Life insurance companies, government agencies, and banks are stepping all over themselves to refinance commercial real estate (CRE) loans, especially those on core properties. Retail properties reported the highest growth in new mortgage originations, up more than 55 percent second-quarter 2012.
At the same time, rent and vacancy levels are stabilizing across property types, which will provide a respite for landlords and mortgage issuers alike.
Walker & Dunlop (NYSE: WD) is a leading commercial real estate finance company, focused on multifamily dwellings (apartments, retirement communities and student housing), as well as hospitals. W&D finances its operations with capital from life insurance companies, banks, pension funds, and specialty finance companies. It also generates revenue by providing advisory, asset management, and investment-management services to clients, including interim financing.
Based in Bethesda, Md., W&D is relatively small (400 employees), considering its large market presence: the firm expects to originate close to $7 billion in commercial mortgages in 2012, and around $9 billion in 2013, making it one of the largest commercial mortgage lenders in the country. And W&D is still run by the family that started it 75 years ago, recently under the guidance of CEO, Chairman and President Willy Walker.
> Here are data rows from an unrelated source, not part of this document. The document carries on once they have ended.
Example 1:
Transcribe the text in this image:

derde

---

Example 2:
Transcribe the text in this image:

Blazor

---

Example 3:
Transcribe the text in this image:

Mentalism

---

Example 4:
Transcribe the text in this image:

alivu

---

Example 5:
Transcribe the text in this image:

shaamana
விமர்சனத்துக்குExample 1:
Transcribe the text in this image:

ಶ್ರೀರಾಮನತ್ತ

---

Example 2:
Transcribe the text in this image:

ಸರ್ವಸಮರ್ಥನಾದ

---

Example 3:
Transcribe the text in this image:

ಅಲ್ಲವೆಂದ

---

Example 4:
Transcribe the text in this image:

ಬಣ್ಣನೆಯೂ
W&D reported phenomenal third-quarter 2012 results, with a triple-digit advance in both adjusted net income and total revenue, which more than doubled to around $70 million, from the year-earlier period. This increase was driven by a 141 percent jump in loan originations, and a 52 percent increase in mortgage-servicing fee income. Adjusted net income increased 135 percent to $14.3 million, or $0.56 per diluted share.
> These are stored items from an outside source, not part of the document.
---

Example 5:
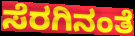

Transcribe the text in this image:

ಸೆರಗಿನಂತೆ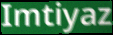
Imtiyaz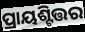
ପ୍ରାୟଶ୍ଟିତ୍ତରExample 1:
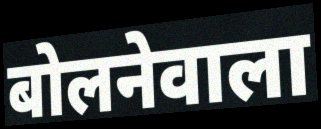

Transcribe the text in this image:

बोलनेवाला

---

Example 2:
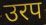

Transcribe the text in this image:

उरप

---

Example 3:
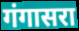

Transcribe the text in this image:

गंगासरा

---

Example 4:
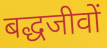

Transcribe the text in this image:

बद्धजीवों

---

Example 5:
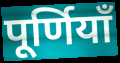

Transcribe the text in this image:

पूर्णियाँ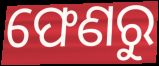
ଫେଣରୁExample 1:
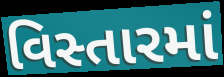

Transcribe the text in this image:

વિસ્તારમાં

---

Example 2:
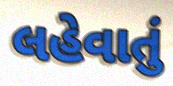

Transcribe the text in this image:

લહેવાતું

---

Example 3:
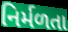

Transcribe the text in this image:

નિર્મળતા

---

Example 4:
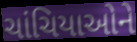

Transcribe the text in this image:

ચાંચિયાઓને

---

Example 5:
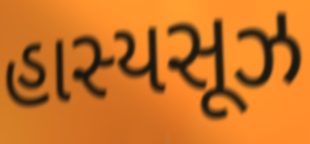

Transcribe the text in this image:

હાસ્યસૂઝ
W&D’s loan-servicing portfolio totaled about $34 billion at the end of September, more than double its size the year before. That is mostly due to the acquisition of CWCapital, completed in September 2012, through which Walker & Dunlop acquired the right to service $14.5 billion in mortgage loans.
Servicing fees totaled $13.3 million for third-quarter 2012, up 52 percent from the year before. The increase in was due to organic growth, as well as one month of servicing fees from CWCapital.
Half Way to the Top
W&D is a small stock, with a market capitalization of around $565 million recently. The shares are up close to 37 percent in the past year. But we think Walker & Dunlop has more room to run. The consensus earning estimate for 2013 is $2.20 per share, a 16 percent increase. Based on that, W&D is trading for a relatively low 9 times forward earnings. Long-term debt is relatively low at 24 percent of equity, and the price-to-book value ratio is just over 1.
Furthermore, W&D’s price-to-estimated growth (PEG) ratio is 0.74, based on five-year estimated earnings growth of 11.7 percent. If W&D were fairly valued, the PEG should be at 1.0.
Based on a price-earnings ratio of 10, our 12-month price target for Walker & Dunlop is $22, a 35 percent increase from recent levels.